Google doesn't know what they are doing and have over cooked their prize sauce this time to the point that it has broken what wasn't broken.They picked a bad time to be doing this since Bing returns better results at least for the things I'm searching for.
I've had clients ask me why they can't find stuff on Google and I just tell them to use Bing.
I totally agree. Based on my experience right now, Bing & Yahoo are far more superior than Google, as Google is returning garbage.
URL's are case sensitive, if a website displays the same content for different URL's Google will pick it up, then they might slam you with some sort of penalty or attempt to try to figure out which url is the true one for the content.

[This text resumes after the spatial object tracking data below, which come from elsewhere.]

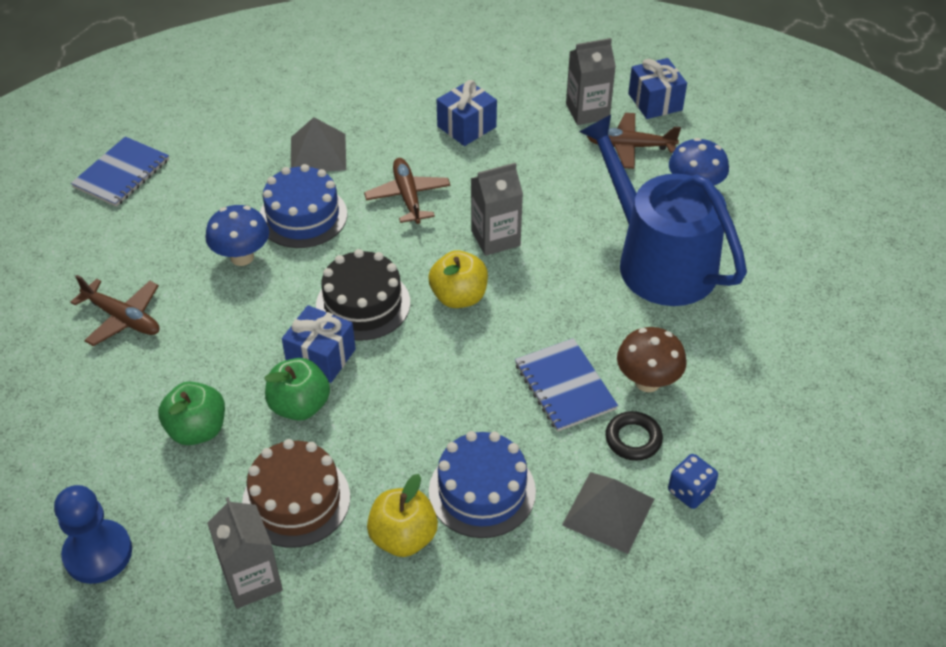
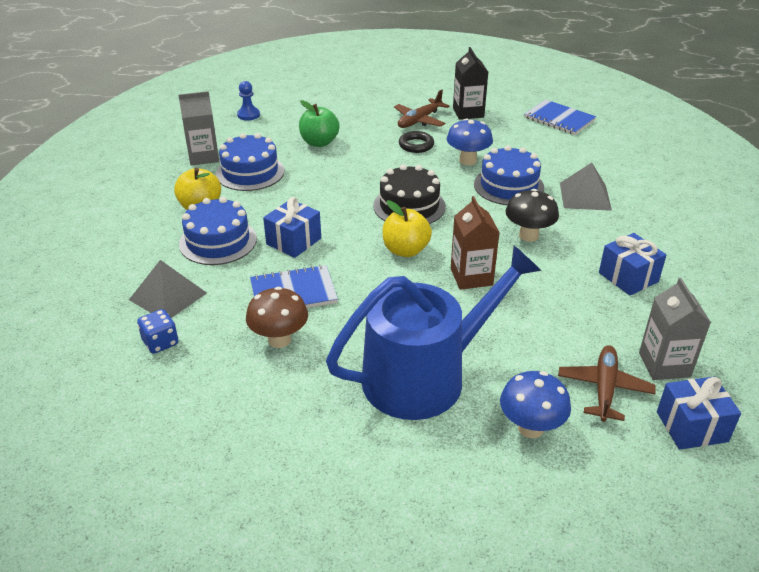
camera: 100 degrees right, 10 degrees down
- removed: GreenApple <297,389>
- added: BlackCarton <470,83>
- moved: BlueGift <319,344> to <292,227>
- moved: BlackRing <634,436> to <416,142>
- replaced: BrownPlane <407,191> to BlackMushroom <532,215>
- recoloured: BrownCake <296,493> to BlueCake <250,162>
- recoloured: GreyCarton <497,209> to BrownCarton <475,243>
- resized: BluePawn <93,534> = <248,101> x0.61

If a website is having issues like that, they can be fixed and it will take a while for Google to sort out the mess.
What kind of terms are returning garbage? I mean, the terms I watch (including the terms that have nothing to do with my site) are mostly context-independant:
"Widget"
"[Variant1][Variant2][Variant3]Widget"(where any or all variants may be there or dropped, and each has 1-4 alternative discrete options as the variant)
[widget model number]
[widget series name]
"Widget" stands for maybe 10 distinct products, so all those permutations would run over the ten product offerings. (for example, but not correct, widget could be mobile phone, laptop, mp3 player, satnav, console)
So, lots of subjects, but all specific THINGS. We're ecom, obviously.
Are you watching terms with Geographic information, for eg. Or temporal information? Or news-related stuff? Things that have built-in variance?
Are you info, service or ecom?
What I can see looks to be testing of various filters on the current indexes, or an attempt to fix that was released into a 'god' or 'cleared' export. Only time will tell, but definitely there are alot of websites in uber flux.
My site seems to have taken a huge hit, today. Part of a long-term pattern of decline, but still annoying.
What I would like to know, ultimately, is what Google is either favouring or penalising, with these fluctuations. As I'm sure many others would, too :)
Is 'Google Everflux' now a fact, I wonder?
Note: I don't buy links. I just do article and directory submissions and my own, non-keyworded, by-hand blog comments. I'm in a very competitive sector, up against people with _very_ deep pockets, so I'm not surprised at getting clobbered.
[TigerTom briefly fantasises about what it would be like to buy 100,000 backlinks over the course of a year.]
It's exactly the kind of link building that Google does not want to be effective, and I wouldn't be surprised if this update made the link wheel scheme a lot less successful. My advice would be to avoid this kind of thing -- you must be willing to throw away the domains you use at any time. It's not an activity that builds long-term success.
[edited by: tedster at 2:52 am (utc) on Aug. 1, 2009]
A healthy website has a diversity of backlink types (they certainly don't need to be from a home page), and that especially includes freely given "editorial votes" for your site's content. More and more, the old schemes are fading in their power.